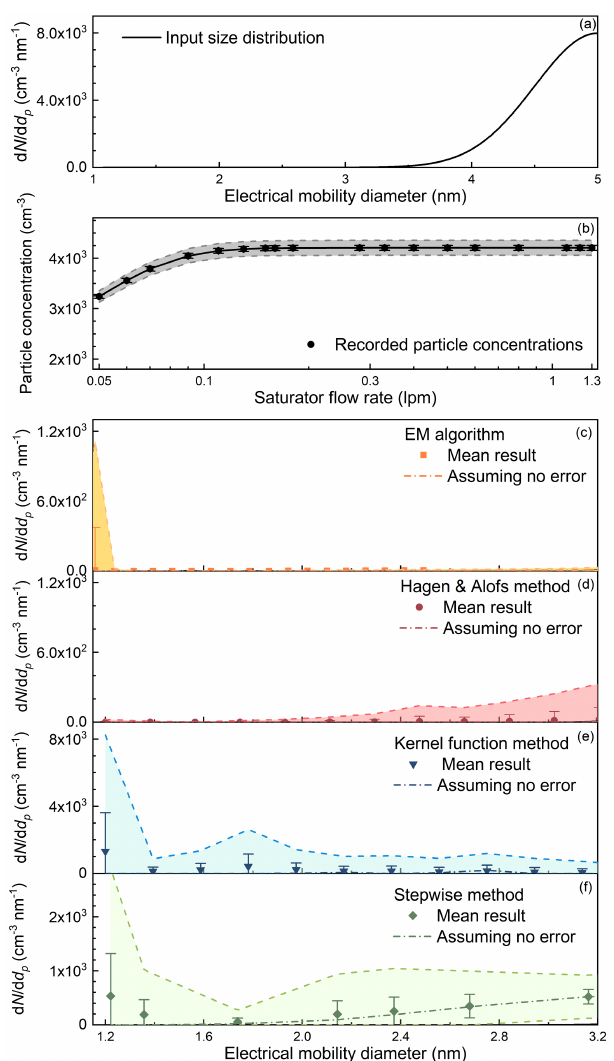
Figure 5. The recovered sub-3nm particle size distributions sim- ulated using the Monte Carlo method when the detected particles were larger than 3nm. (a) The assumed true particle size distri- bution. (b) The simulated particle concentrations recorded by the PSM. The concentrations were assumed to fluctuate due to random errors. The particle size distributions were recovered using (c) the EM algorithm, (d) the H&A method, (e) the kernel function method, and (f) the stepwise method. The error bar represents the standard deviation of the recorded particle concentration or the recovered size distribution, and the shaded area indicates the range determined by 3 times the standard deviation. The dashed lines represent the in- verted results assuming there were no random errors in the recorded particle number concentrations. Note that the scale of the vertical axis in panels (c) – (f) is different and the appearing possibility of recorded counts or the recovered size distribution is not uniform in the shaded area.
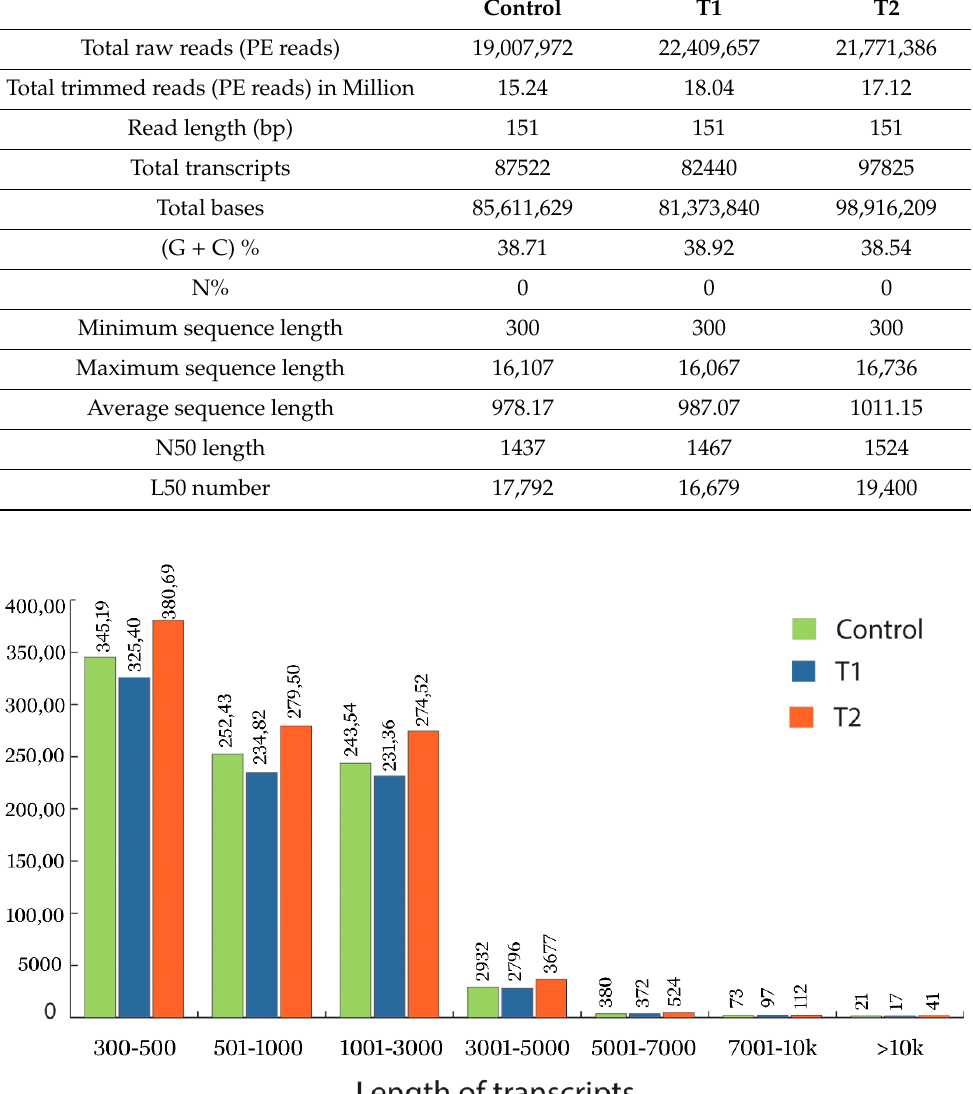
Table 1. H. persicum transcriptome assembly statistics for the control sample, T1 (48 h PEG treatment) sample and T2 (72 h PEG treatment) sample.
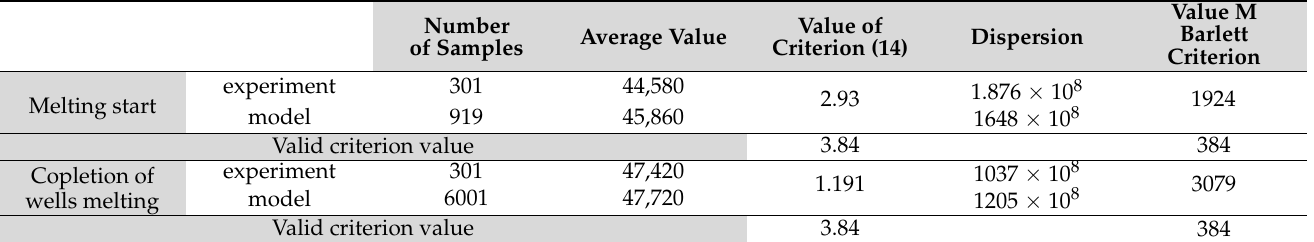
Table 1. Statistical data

━━━━━━━━━━━━━━━━━━━━

Required action
Omit the images; transcribe the listing verbatim.

Answer to the problem
Figure 5. The recovered sub-3nm particle size distributions sim- ulated using the Monte Carlo method when the detected particles were larger than 3nm. (a) The assumed true particle size distri- bution. (b) The simulated particle concentrations recorded by the PSM. The concentrations were assumed to fluctuate due to random errors. The particle size distributions were recovered using (c) the EM algorithm, (d) the H&A method, (e) the kernel function method, and (f) the stepwise method. The error bar represents the standard deviation of the recorded particle concentration or the recovered size distribution, and the shaded area indicates the range determined by 3 times the standard deviation. The dashed lines represent the in- verted results assuming there were no random errors in the recorded particle number concentrations. Note that the scale of the vertical axis in panels (c) – (f) is different and the appearing possibility of recorded counts or the recovered size distribution is not uniform in the shaded area.
Table 1. H. persicum transcriptome assembly statistics for the control sample, T1 (48 h PEG treatment) sample and T2 (72 h PEG treatment) sample.
Table 1. Statistical data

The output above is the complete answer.